Trademarks are meant to identify the source of products and services.
Do you get confused between Coca Cola and Pepsi Cola? Between Payless Shoes and Comfort Shoes? Between Domino’s Pizza and Papa John’s Pizza? Probably not. “Cola,” “shoes” and “pizza” are what trademark law classifies as “generic” terms – they describe the product, not its source or origin. If someone started selling a drink called “Rockstar Cola,” Coke and Pepsi would have no legal grounds for objection.

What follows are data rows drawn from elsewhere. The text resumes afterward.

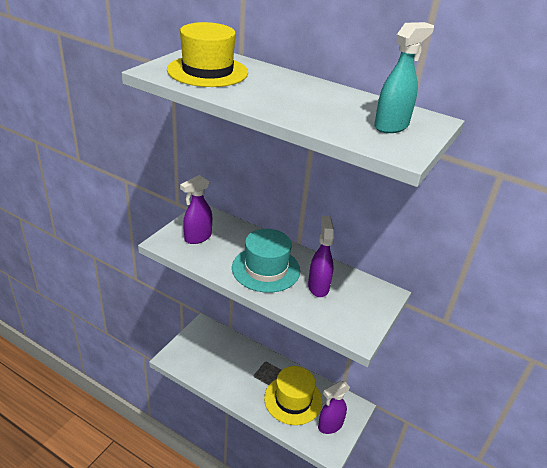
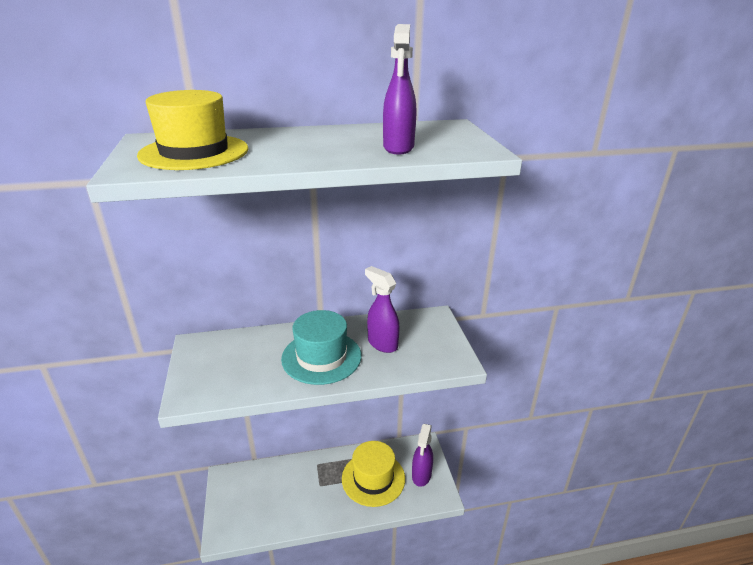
camera: 40 degrees left, 5 degrees down
purple spray bottle [180,175,212,244] -> purple spray bottle moved to [383,24,416,155]
turquoise spray bottle [374,22,434,133] -> none

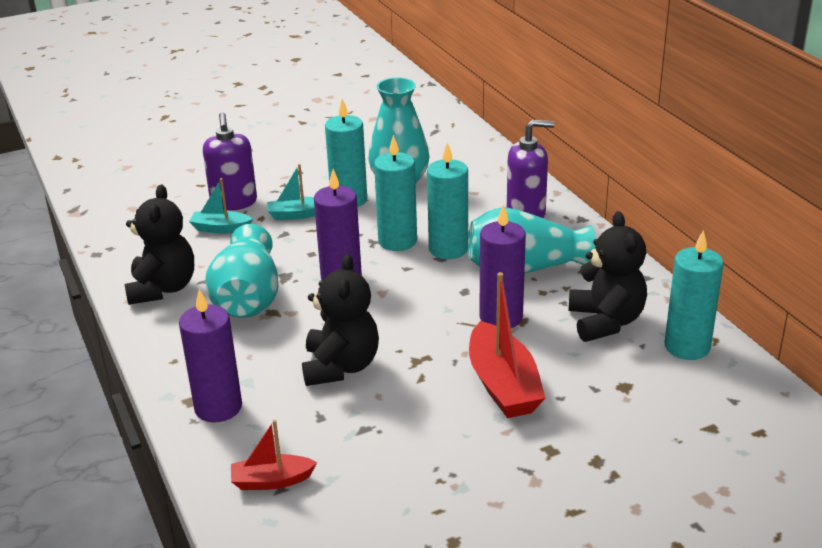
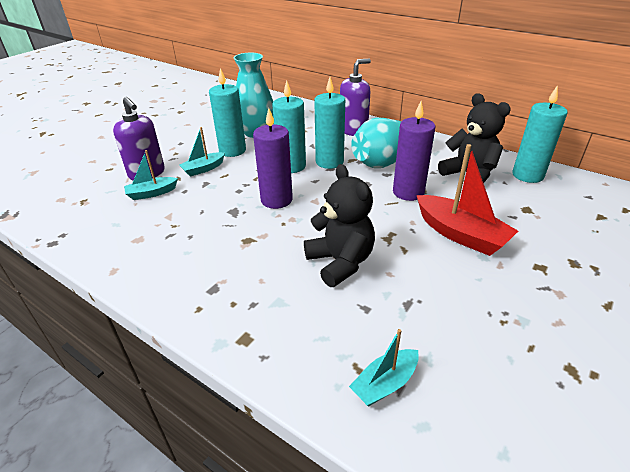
camera: 30 degrees left, 5 degrees up
black teddy bear [125,185,194,305] -> none
purple candle [179,289,242,422] -> none
turquoise vase [205,224,279,318] -> none
red boat [231,420,317,490] -> turquoise boat [349,329,419,406]

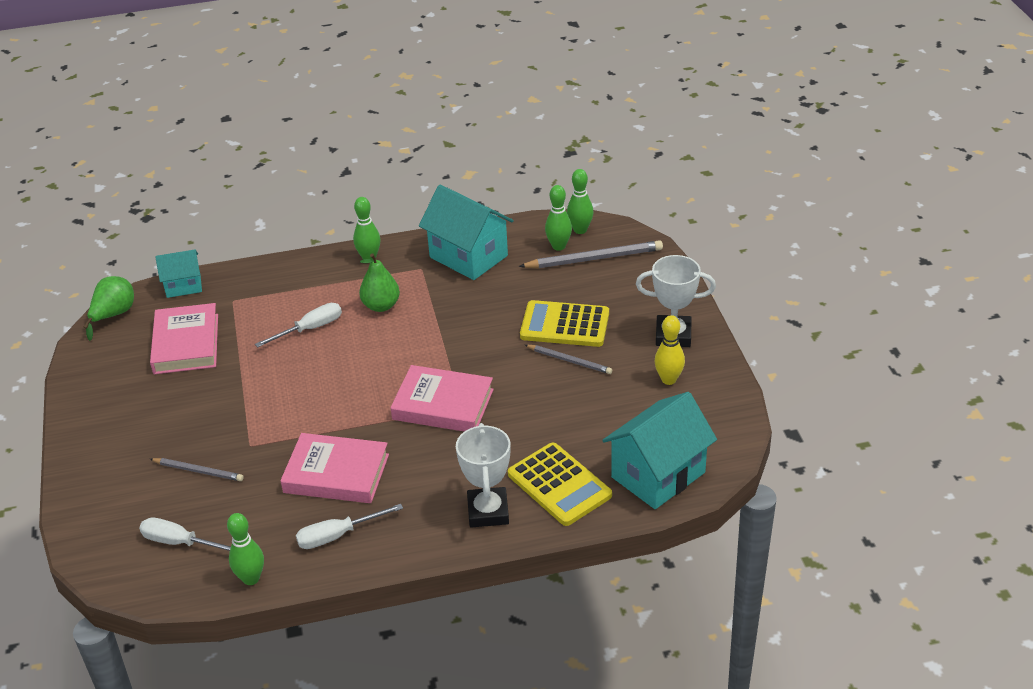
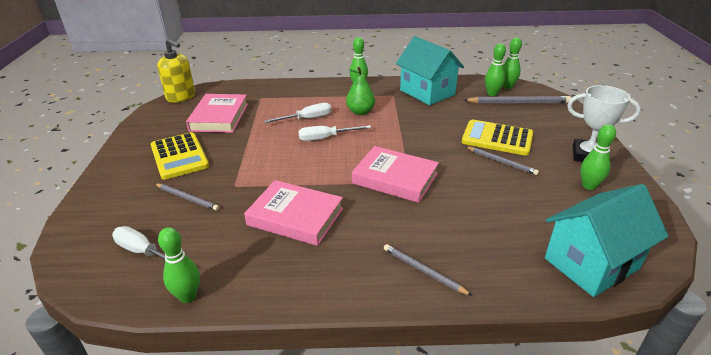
camera: 10 degrees right, 5 degrees down
green pear [84,276,134,341] -> yellow soap dispenser [157,39,195,103]
turquoise house [155,249,202,298] -> none
white screwdriver [296,504,403,549] -> white screwdriver moved to [298,125,371,141]
white trophy [456,423,511,528] -> grey pencil [384,244,472,296]
yellow calculator [508,443,612,526] -> yellow calculator moved to [151,132,209,180]
yellow bowling pin [654,315,685,385] -> green bowling pin [581,124,616,190]

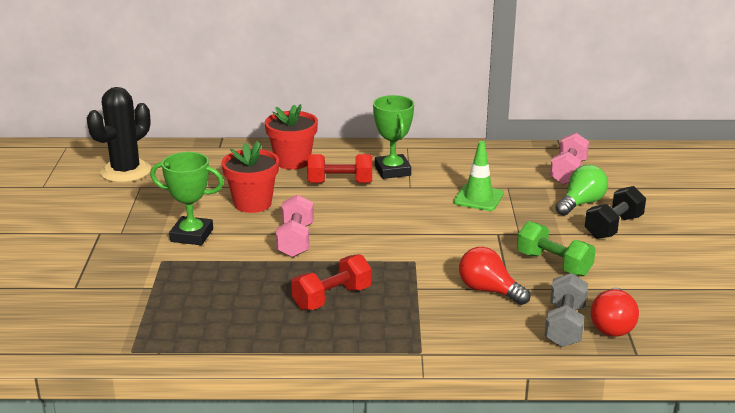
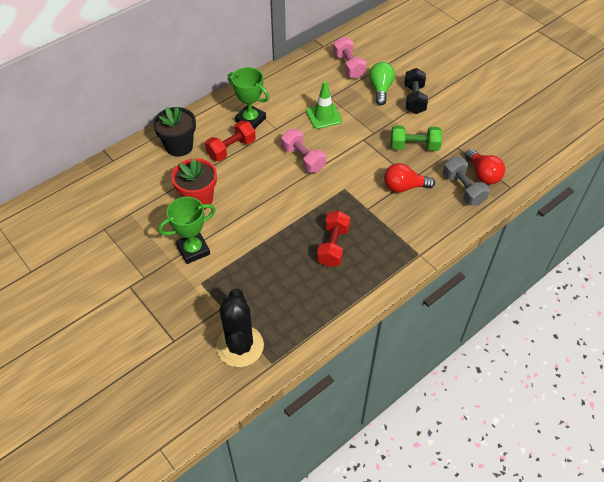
camera: 40 degrees left, 25 degrees up
black cactus [87,87,151,182] -> black cactus moved to [216,288,264,367]
red flower pot [265,104,318,169] -> black flower pot [153,106,196,157]
pink dumbbell [276,194,314,257] -> pink dumbbell moved to [281,129,326,173]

The “cola” part of their trademarks are generic, and in a trademark infringement suit a court’s focus would be on the first word in the trademark, “Rockstar.” On the other hand, if someone started selling Koka Cola or Popsi Cola, the lawyers for Coke or Pepsi would be working overtime to prepare their lawsuit.
Now let me ask you a question that might be part of a “trademark survey” – a survey designed to determine how strong a trademark is, whether two trademarks are confusing, or whether a trademark is generic:
What do you call a sightseeing tour that uses an amphibious vehicle to transport tourists on land and water?
What other names, if any, do you use to refer to this type of sightseeing tour?
Did you answer “duck tour” to the first question and “don’t know” to the second? If you did you went right to the heart of the First Circuit Court of Appeals’ decision in Boston Duck Tours v. Super Duck Tours. And, you did very quickly what it took two federal courts almost a year and 85 pages of turgid legal prose to do.
The issue in this case (linked at the bottom of this post) was straightforward: Did Super Duck Tours infringe the trademark of Boston Duck Tours by offering duck tours in Boston? U.S. District Judge Nathan Gorton concluded that it did, and issued a preliminary injunction in July 2007, ordering Super Duck Tours to stop using this name.
Last month the First Circuit reversed, holding that the term “duck tours” is generic (it describes the service, not the source of the service). A “duck tour,” the First Circuit concluded, is generic for amphibious, sightseeing tours. Consumers were unlik ely to focus on the generic “duck tour” part of the overall mark (any more than they would focus on “cola” in comparing Coca Cola and Pepsi Cola), and instead use “Boston” and “Super” to differentiate between the two marks at issue. In reaching this conclusion the First Circuit noted that the media often used “duck tours” to refer to amphibious sightseeing tours; that “duck tours” was used by many other companies around the country that provide the same or similar services; and that Boston Duck had used the term “duck tours” generically in its own marketing literature.
There’s a great deal more to the First Circuit’s decision in this case. In fact, the opinion is likely to be an important guide to the application of trademark law in the First Circuit Court of Appeals for many years. And, I’ll resist the temptation to make duck jokes about this case, as so many lawyers and commentators have done already; none of them can touch the Marx Brothers.
So, anyone up for an amphibious sightseeing tour?